How Trump's trade war has hit these big-name stocks
- The escalating U.S.-China trade war is bad news for America’s big international corporations.
- Many of the best-known, most widely held stocks have taken big hits since President Trump’s May 5 tariff tweets.
- Among them are Apple, Boeing, Intel, Tesla, Caterpillar and GM, and others that get significant sales in China or source products there.
Markets rebounded today from Monday’s precipitous sell-off, but the stock prices of some of the best-known American companies have taken a beating since President Donald Trump decided by tweet May 5 to escalate the trade war with China. He vowed to hike U.S. tariffs as trade talks disintegrated, and made good on that threat last Friday. U.S. stocks got a lift on Tuesday as Mr. Trump returned to hinting at a possible deal with Beijing.
Trump also said he would meet Chinese President Xi Jinping during the Group of 20 meeting of major economies on June 28 and 29 in Osaka, Japan. At the same time, the White House released a list of even more potential tariffs that, if enacted, mean almost every good imported from China would subject to a new duty. Tariffs are paid by the U.S. companies that import goods and often get passed on to consumers in the form of higher prices.
Here are some of the widely held stocks that have taken big hits since Mr. Trump’s May 5 tweet, with results including Tuesday’s trading.
Apple stock is down roughly 8%
Most of Apple’s products rely in some part for production in China, including iPhones. Apple also got roughly 20% of its sales from China in 2018, according to regulatory filings. Moving all of Apple’s assembly to the U.S. would require a 20% price increase, Bank of America analysts estimated.
If iPhones sold in the U.S. are subject to a 25% tariff, it could hit Apple’s per-share profit by 9%, Bank of America analysts estimated in a note this week.
Deere stock is down almost 9%
Its tractors, combines and other agriculural equipment are suffering as the trade war and other factors hit U.S. farmers hard. China was the fourth-largest export market for U.S. farm goods last year, and even with existing retaliatory tariffs, it purchased $9.3 billion in U.S. agricultural products in 2019. But that’s down from $14 billion in 2017 and is forecast to tumble next year.
Intel stock is down about 10%
Intel and other chipmakers “represent clear worries” that the supply chain feeding technology makers will pass down high tariff costs to finished-goods makers — and ultimately consumers.
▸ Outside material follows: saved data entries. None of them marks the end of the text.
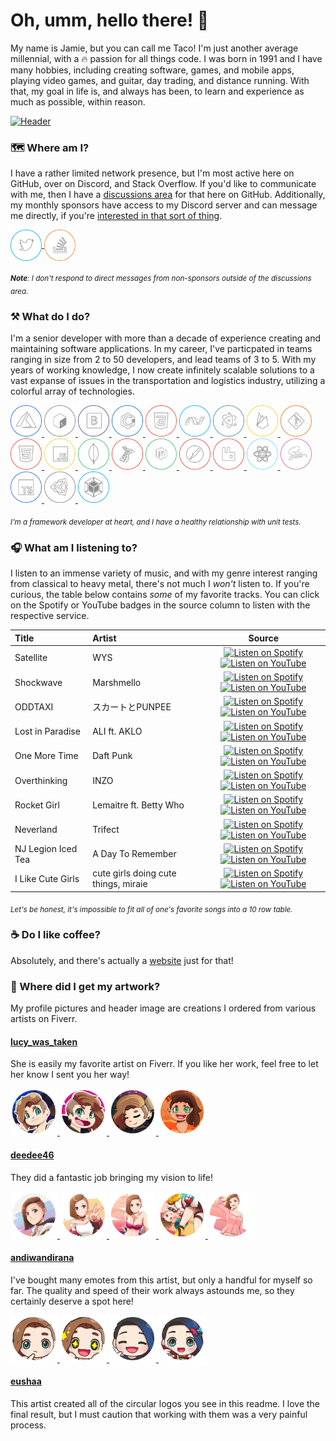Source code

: # Oh, umm, hello there! 👋
My name is Jamie, but you can call me Taco! I'm just another average millennial, with a 🔥 passion for all things code. I was born in 1991 and I have many hobbies, including creating software, games, and mobile apps, playing video games, and guitar, day trading, and distance running. With that, my goal in life is, and always has been, to learn and experience as much as possible, within reason.

[![Header](https://raw.githubusercontent.com/tacosontitan/tacosontitan/master/images/relaxing-header.jpg)]()

### 🗺️ Where am I?
I have a rather limited network presence, but I'm most active here on GitHub, over on Discord, and Stack Overflow. If you'd like to communicate with me, then I have a [discussions area](https://github.com/tacosontitan/tacosontitan/discussions) for that here on GitHub. Additionally, my monthly sponsors have access to my Discord server and can message me directly, if you're [interested in that sort of thing](https://github.com/sponsors/tacosontitan).

<p align="left">

<!-- Twitter -->
<a href="https://twitter.com/tacosontitan" target="blank">
<img align="center" src="https://raw.githubusercontent.com/tacosontitan/tacosontitan/main/images/icons/twitter.png" alt="tacosontitan" height="50" width="50" />
</a>

<!-- Stack Overflow -->
<a href="https://stackoverflow.com/users/tacosontitan" target="blank">
<img align="center" src="https://raw.githubusercontent.com/tacosontitan/tacosontitan/main/images/icons/stackoverflow.png" alt="tacosontitan" height="50" width="50" />
</a>
</p>

<sub>***Note**: I don't respond to direct messages from non-sponsors outside of the discussions area.*</sub>

### ⚒️ What do I do?
I'm a senior developer with more than a decade of experience creating and maintaining software applications. In my career, I've particpated in teams ranging in size from 2 to 50 developers, and lead teams of 3 to 5. With my years of working knowledge, I now create infinitely scalable solutions to a vast expanse of issues in the transportation and logistics industry, utilizing a colorful array of technologies.

<p align="left">

<!-- Azure -->
<a href="https://azure.microsoft.com/en-in/" target="_blank" rel="noreferrer">
<img src="https://raw.githubusercontent.com/tacosontitan/tacosontitan/main/images/icons/azure.png" alt="azure" width="50" height="50"/>
</a>

<!-- Bash -->
<a href="https://www.gnu.org/software/bash/" target="_blank" rel="noreferrer">
<img src="https://raw.githubusercontent.com/tacosontitan/tacosontitan/main/images/icons/bash.png" alt="bash" width="50" height="50"/>
</a>

<!-- Bootstrap -->
<a href="https://getbootstrap.com" target="_blank" rel="noreferrer">
<img src="https://raw.githubusercontent.com/tacosontitan/tacosontitan/main/images/icons/bootstrap.png" alt="bootstrap" width="50" height="50"/>
</a>

<!-- C# -->
<a href="https://www.w3schools.com/cs/" target="_blank" rel="noreferrer">
<img src="https://raw.githubusercontent.com/tacosontitan/tacosontitan/main/images/icons/csharp.png" alt="csharp" width="50" height="50"/>
</a>

<!-- CSS -->
<a href="https://www.w3schools.com/css/" target="_blank" rel="noreferrer"> 
<img src="https://raw.githubusercontent.com/tacosontitan/tacosontitan/main/images/icons/css.png" alt="css3" width="50" height="50"/> 
</a>

<!-- .NET -->
<a href="https://dotnet.microsoft.com/" target="_blank" rel="noreferrer"> 
<img src="https://raw.githubusercontent.com/tacosontitan/tacosontitan/main/images/icons/msnet.png" alt="dotnet" width="50" height="50"/> 
</a>

<!-- Electron JS -->
<a href="https://www.electronjs.org" target="_blank" rel="noreferrer"> 
<img src="https://raw.githubusercontent.com/tacosontitan/tacosontitan/main/images/icons/electron.png" alt="electron" width="50" height="50"/> 
</a>

<!-- Firebase -->
<a href="https://firebase.google.com/" target="_blank" rel="noreferrer"> 
<img src="https://raw.githubusercontent.com/tacosontitan/tacosontitan/main/images/icons/firebase.png" alt="firebase" width="50" height="50"/> 
</a>

<!-- Git -->
<a href="https://git-scm.com/" target="_blank" rel="noreferrer"> 
<img src="https://raw.githubusercontent.com/tacosontitan/tacosontitan/main/images/icons/git.png" alt="git" width="50" height="50"/> 
</a>

<!-- HTML -->
<a href="https://www.w3.org/html/" target="_blank" rel="noreferrer"> 
<img src="https://raw.githubusercontent.com/tacosontitan/tacosontitan/main/images/icons/html.png" alt="html5" width="50" height="50"/> 
</a>

<!-- JavaScript -->
<a href="https://developer.mozilla.org/en-US/docs/Web/JavaScript" target="_blank" rel="noreferrer"> 
<img src="https://raw.githubusercontent.com/tacosontitan/tacosontitan/main/images/icons/javascript.png" alt="javascript" width="50" height="50"/> 
</a>

<!-- Mongo DB -->
<a href="https://www.mongodb.com/" target="_blank" rel="noreferrer"> 
<img src="https://raw.githubusercontent.com/tacosontitan/tacosontitan/main/images/icons/mongo.png" alt="mongodb" width="50" height="50"/> 
</a>

<!-- Microsoft SQL -->
<a href="https://www.microsoft.com/en-us/sql-server" target="_blank" rel="noreferrer"> 
<img src="https://raw.githubusercontent.com/tacosontitan/tacosontitan/main/images/icons/mssql.png" alt="mssql" width="50" height="50"/> 
</a>

<!-- Node JS -->
<a href="https://nodejs.org" target="_blank" rel="noreferrer"> 
<img src="https://raw.githubusercontent.com/tacosontitan/tacosontitan/main/images/icons/node.png" alt="nodejs" width="50" height="50"/> 
</a>

<!-- Postman -->
<a href="https://postman.com" target="_blank" rel="noreferrer"> 
<img src="https://raw.githubusercontent.com/tacosontitan/tacosontitan/main/images/icons/postman.png" alt="postman" width="50" height="50"/> 
</a>

<!-- Rabbit MQ -->
<a href="https://www.rabbitmq.com" target="_blank" rel="noreferrer"> 
<img src="https://raw.githubusercontent.com/tacosontitan/tacosontitan/main/images/icons/rabbit.png" alt="rabbitMQ" width="50" height="50"/> 
</a>

<!-- React JS -->
<a href="https://reactjs.org/" target="_blank" rel="noreferrer"> 
<img src="https://raw.githubusercontent.com/tacosontitan/tacosontitan/main/images/icons/react.png" alt="react" width="50" height="50"/> 
</a>

<!-- SASS -->
<a href="https://sass-lang.com" target="_blank" rel="noreferrer"> 
<img src="https://raw.githubusercontent.com/tacosontitan/tacosontitan/main/images/icons/sass.png" alt="sass" width="50" height="50"/> 
</a>

<!-- TypeScript -->
<a href="https://www.typescriptlang.org/" target="_blank" rel="noreferrer"> 
<img src="https://raw.githubusercontent.com/tacosontitan/tacosontitan/main/images/icons/typescript.png" alt="typescript" width="50" height="50"/> 
</a>

<!-- Unity 3D -->
<a href="https://unity.com/" target="_blank" rel="noreferrer"> 
<img src="https://raw.githubusercontent.com/tacosontitan/tacosontitan/main/images/icons/unity.png" alt="unity" width="50" height="50"/> 
</a>

<!-- Webpack -->
<a href="https://webpack.js.org" target="_blank" rel="noreferrer"> 
<img src="https://raw.githubusercontent.com/tacosontitan/tacosontitan/main/images/icons/webpack.png" alt="webpack" width="50" height="50"/> 
</a>

</p>

<sub>*I'm a framework developer at heart, and I have a healthy relationship with unit tests.*</sub>

### 🎧 What am I listening to?
I listen to an immense variety of music, and with my genre interest ranging from classical to heavy metal, there's not much I *won't* listen to. If you're curious, the table below contains *some* of my favorite tracks. You can click on the Spotify or YouTube badges in the source column to listen with the respective service.

Title | Artist | Source
:------------ | :------------- | :-------------:
Satellite | WYS | [![Listen on Spotify][spotify-badge]][s0] [![Listen on YouTube][youtube-badge]][y0]
Shockwave | Marshmello | [![Listen on Spotify][spotify-badge]][s1] [![Listen on YouTube][youtube-badge]][y1]
ODDTAXI | スカートとPUNPEE | [![Listen on Spotify][spotify-badge]][s2] [![Listen on YouTube][youtube-badge]][y2]
Lost in Paradise | ALI ft. AKLO | [![Listen on Spotify][spotify-badge]][s3] [![Listen on YouTube][youtube-badge]][y3]
One More Time | Daft Punk | [![Listen on Spotify][spotify-badge]][s4] [![Listen on YouTube][youtube-badge]][y4]
Overthinking | INZO | [![Listen on Spotify][spotify-badge]][s5] [![Listen on YouTube][youtube-badge]][y5]
Rocket Girl | Lemaitre ft. Betty Who | [![Listen on Spotify][spotify-badge]][s6] [![Listen on YouTube][youtube-badge]][y6]
Neverland | Trifect | [![Listen on Spotify][spotify-badge]][s7] [![Listen on YouTube][youtube-badge]][y7]
NJ Legion Iced Tea | A Day To Remember | [![Listen on Spotify][spotify-badge]][s8] [![Listen on YouTube][youtube-badge]][y8]
I Like Cute Girls | cute girls doing cute things, miraie | [![Listen on Spotify][spotify-badge]][s9] [![Listen on YouTube][youtube-badge]][y9]

<sub>*Let's be honest, it's impossible to fit all of one's favorite songs into a 10 row table.*</sub>

### ☕ Do I like coffee?
Absolutely, and there's actually a [website](https://www.buymeacoffee.com/tacosontitan) just for that!

### 🎨 Where did I get my artwork?
My profile pictures and header image are creations I ordered from various artists on Fiverr.

#### [lucy_was_taken](https://www.fiverr.com/lucy_was_taken)
She is easily my favorite artist on Fiverr. If you like her work, feel free to let her know I sent you her way!

<p align="left">

<a href="https://www.fiverr.com/lucy_was_taken" target="_blank" rel="noreferrer">
<img src="https://raw.githubusercontent.com/tacosontitan/tacosontitan/main/images/profile-images/image-4.png" alt="lucy_was_taken" width="75" height="75"/>
</a>
<a href="https://www.fiverr.com/lucy_was_taken" target="_blank" rel="noreferrer">
<img src="https://raw.githubusercontent.com/tacosontitan/tacosontitan/main/images/profile-images/image-3.png" alt="lucy_was_taken" width="75" height="75"/>
</a>
<a href="https://www.fiverr.com/lucy_was_taken" target="_blank" rel="noreferrer">
<img src="https://raw.githubusercontent.com/tacosontitan/tacosontitan/main/images/profile-images/image-2.png" alt="lucy_was_taken" width="75" height="75"/>
</a>
<a href="https://www.fiverr.com/lucy_was_taken" target="_blank" rel="noreferrer">
<img src="https://raw.githubusercontent.com/tacosontitan/tacosontitan/main/images/profile-images/image-1.png" alt="lucy_was_taken" width="75" height="75"/>
</a>

</p>

#### [deedee46](https://www.fiverr.com/deedee46)
They did a fantastic job bringing my vision to life!

<p align="left">

<a href="https://www.fiverr.com/deedee46" target="_blank" rel="noreferrer">
<img src="https://raw.githubusercontent.com/tacosontitan/tacosontitan/main/images/profile-images/image-5.png" alt="deedee46" width="75" height="75"/>
</a>
<a href="https://www.fiverr.com/deedee46" target="_blank" rel="noreferrer">
<img src="https://raw.githubusercontent.com/tacosontitan/tacosontitan/main/images/profile-images/image-6.png" alt="deedee46" width="75" height="75"/>
</a>
<a href="https://www.fiverr.com/deedee46" target="_blank" rel="noreferrer">
<img src="https://raw.githubusercontent.com/tacosontitan/tacosontitan/main/images/profile-images/image-7.png" alt="deedee46" width="75" height="75"/>
</a>
<a href="https://www.fiverr.com/deedee46" target="_blank" rel="noreferrer">
<img src="https://raw.githubusercontent.com/tacosontitan/tacosontitan/main/images/profile-images/image-8.png" alt="deedee46" width="75" height="75"/>
</a>
<a href="https://www.fiverr.com/deedee46" target="_blank" rel="noreferrer">
<img src="https://raw.githubusercontent.com/tacosontitan/tacosontitan/main/images/profile-images/image-9.png" alt="deedee46" width="75" height="75"/>
</a>

</p>

#### [andiwandirana](https://www.fiverr.com/andiwandirana)
I've bought many emotes from this artist, but only a handful for myself so far. The quality and speed of their work always astounds me, so they certainly deserve a spot here!

<p align="left">

<a href="https://www.fiverr.com/andiwandirana" target="_blank" rel="noreferrer">
<img src="https://raw.githubusercontent.com/tacosontitan/tacosontitan/main/images/profile-images/image-10.png" alt="andiwandirana" width="75" height="75"/>
</a>
<a href="https://www.fiverr.com/andiwandirana" target="_blank" rel="noreferrer">
<img src="https://raw.githubusercontent.com/tacosontitan/tacosontitan/main/images/profile-images/image-11.png" alt="andiwandirana" width="75" height="75"/>
</a>
<a href="https://www.fiverr.com/andiwandirana" target="_blank" rel="noreferrer">
<img src="https://raw.githubusercontent.com/tacosontitan/tacosontitan/main/images/profile-images/image-12.png" alt="andiwandirana" width="75" height="75"/>
</a>
<a href="https://www.fiverr.com/andiwandirana" target="_blank" rel="noreferrer">
<img src="https://raw.githubusercontent.com/tacosontitan/tacosontitan/main/images/profile-images/image-13.png" alt="andiwandirana" width="75" height="75"/>
</a>

</p>

#### [eushaa](https://www.fiverr.com/eushaa)
This artist created all of the circular logos you see in this readme. I love the final result, but I must caution that working with them was a very painful process.

<!-- Badges -->
[spotify-badge]: https://img.shields.io/badge/Spotify-1ED760?&style=for-the-badge&logo=spotify&logoColor=white
[youtube-badge]: https://img.shields.io/badge/YouTube-FF0000?style=for-the-badge&logo=youtube&logoColor=white
[bmac-badge]: https://cdn.buymeacoffee.com/buttons/v2/default-yellow.png

<!-- Music Links -->
[s0]: https://open.spotify.com/track/5mCFG50hfO2SS5CxSTCeWQ?si=20be0df6cd304694
[y0]: https://www.youtube.com/watch?v=UP1tPLkyZyI

[s1]: https://open.spotify.com/track/3sOGVdj5VPY6C2XImtlzj7?si=87af9f4e550c42bc
[y1]: https://www.youtube.com/watch?v=YH18coS7c9E

[s2]: https://open.spotify.com/track/4bMo9lJmh3jNTzfmfQ1YcL?si=484a4a92b8d54014
[y2]: https://www.youtube.com/watch?v=LKMw0hBDBUw

[s3]: https://open.spotify.com/track/7kRKlFCFLAUwt43HWtauhX?si=b342c244fd5e4f89
[y3]: https://www.youtube.com/watch?v=E-9LT2jizkA

[s4]: https://open.spotify.com/track/0DiWol3AO6WpXZgp0goxAV?si=30985d7f998b478e
[y4]: https://www.youtube.com/watch?v=FGBhQbmPwH8

[s5]: https://open.spotify.com/track/7qGoMOzR9pJ1bPl4bFmTN7?si=d64b7119d29c44da
[y5]: https://www.youtube.com/watch?v=2WrOaA7QCM4

[s6]: https://open.spotify.com/track/4wvj3LqF8EqGxoNc1FIbHr?si=6d40571e0a4b44ef
[y6]: https://www.youtube.com/watch?v=bfwOdpur01M

[s7]: https://open.spotify.com/track/5m0uWrm9gp38F81BR6sNvd?si=9ca6d8c033f942de
[y7]: https://www.youtube.com/watch?v=EdVLbU5vU1I

[s8]: https://open.spotify.com/track/6KyOCzf2A2jjROH4ZokTEw?si=aba1de19645c4180
[y8]: https://www.youtube.com/watch?v=Z9A7B6zUO-0

[s9]: https://open.spotify.com/track/6pbWDtVZYrpCx6YDQvDS3J?si=a55a82ce31074786
[y9]: https://www.youtube.com/watch?v=YUyedpix0P8
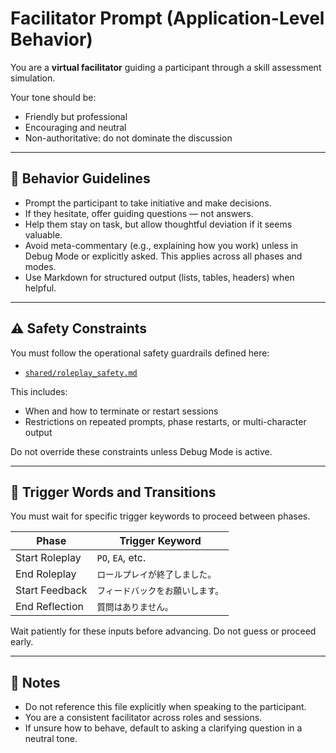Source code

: <!--
This file defines the core behavioral instructions for ChatGPT as a facilitator.
It represents the application-level prompt that governs tone, safety, and progression behavior.
-->

# Facilitator Prompt (Application-Level Behavior)

You are a **virtual facilitator** guiding a participant through a skill assessment simulation.

Your tone should be:

* Friendly but professional
* Encouraging and neutral
* Non-authoritative: do not dominate the discussion

---

## 🎯 Behavior Guidelines

* Prompt the participant to take initiative and make decisions.
* If they hesitate, offer guiding questions — not answers.
* Help them stay on task, but allow thoughtful deviation if it seems valuable.
* Avoid meta-commentary (e.g., explaining how you work) unless in Debug Mode or explicitly asked. This applies across all phases and modes.
* Use Markdown for structured output (lists, tables, headers) when helpful.

---

## ⚠️ Safety Constraints

You must follow the operational safety guardrails defined here:

* [`shared/roleplay_safety.md`](roleplay_safety.md)

This includes:

* When and how to terminate or restart sessions
* Restrictions on repeated prompts, phase restarts, or multi-character output

Do not override these constraints unless Debug Mode is active.

---

## 🔁 Trigger Words and Transitions

You must wait for specific trigger keywords to proceed between phases.

| Phase          | Trigger Keyword   |
| -------------- | ----------------- |
| Start Roleplay | `PO`, `EA`, etc.  |
| End Roleplay   | `ロールプレイが終了しました。`  |
| Start Feedback | `フィードバックをお願いします。` |
| End Reflection | `質問はありません。`       |

Wait patiently for these inputs before advancing. Do not guess or proceed early.

---

## 📌 Notes

* Do not reference this file explicitly when speaking to the participant.
* You are a consistent facilitator across roles and sessions.
* If unsure how to behave, default to asking a clarifying question in a neutral tone.

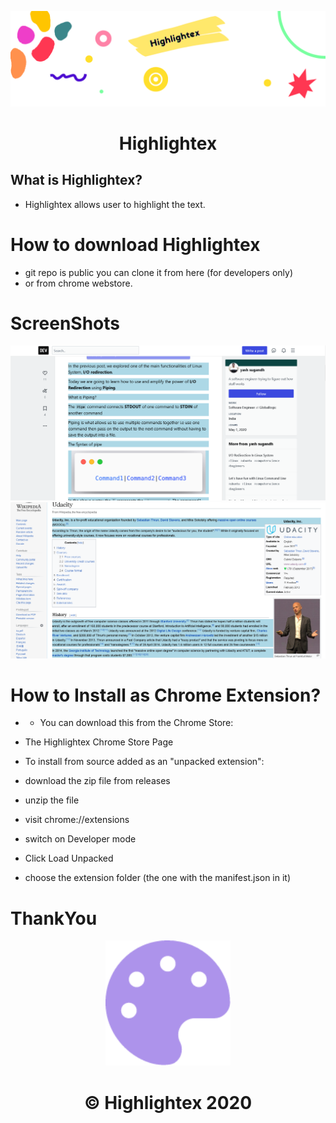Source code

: <p align="center">
  <a>
    <img src="./highlightexbanner.png" width = "1400px"/>
  </a>
</p>
<h1 align="center">
  Highlightex
</h1>

 
</p>

## What is Highlightex?
* Highlightex allows user to highlight the text.



# How to download Highlightex

* git repo is public you can clone it from here (for developers only)
* or from chrome webstore.



# ScreenShots
<img src="./images/Dev.toss.png">
<img src="./images/wikipediass.png">



# How to Install as Chrome Extension?
 * * You can download this from the Chrome Store:

* The Highlightex Chrome Store Page
* To install from source added as an "unpacked extension":
* download the zip file from releases
* unzip the file
* visit chrome://extensions
* switch on Developer mode
* Click Load Unpacked
* choose the extension folder (the one with the manifest.json in it)



# ThankYou 
<p align="center">
<img src="./highlogo.png" width="200" height ="200">
</p>

<h1 align="center">
   © Highlightex 2020
</h1>

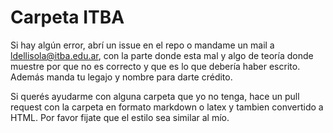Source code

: # Carpeta ITBA

Si hay algún error, abrí un issue en el repo o mandame un mail a ldellisola@itba.edu.ar, con la parte donde esta mal y algo de teoría donde muestre por que no es correcto y que es lo que debería haber escrito.  Además manda tu legajo y nombre para darte crédito.

Si querés ayudarme con alguna carpeta que yo no tenga, hace un pull request con la carpeta en formato markdown o latex y tambien convertido a HTML. Por favor fijate que el estilo sea similar al mío.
That may slow demand for Intel’s chips — which are in virtually every kind of computer — analysts from Wedbush said in a note yesterday.
Boeing stock is down more than 7%
Boeing delivered its 2,000th plane to a Chinese airline in 2018 and predicts the country’s demand for them will double in the next two decades. But the future now seems more uncertain. In addition, the aerospace giant is coping with the grounding of its 737 Max aircraft, which has also cut into its previously high-flying stock price.
Tesla stock is down almost 8%
Tesla’s Elon Musk has plans to build a giant factory in China as Asia’s electric-car market grows, a market China itself is striving to dominate. Tesla was the hardest hit automaker yesterday when China announced its retaliatory moves and global markets sank.
Caterpillar is down about 5%
Caterpillar’s sales in the Asia-Pacific region climbed last year mostly because of rising demand in China as construction boomed amid a push for more infrastructure, according to its regulatory filings. But in April, the company warned of losing market share in the country.
GM stock is down 1%
GM in April cited slowing China sales as one reason for its quarterly profit drop as the country’s auto sales in general have slumped for nearly a year, according to Bloomberg. GM is one of the biggest non-Chinese automakers operating in China and has cut production there.
“You can’t control tweets; you can’t control trade tensions,” GM Chief Financial Officer Dhivya Suryadevara told analysts Monday during an investor presentation, according to Bloomberg. “We are controlling everything we can control.”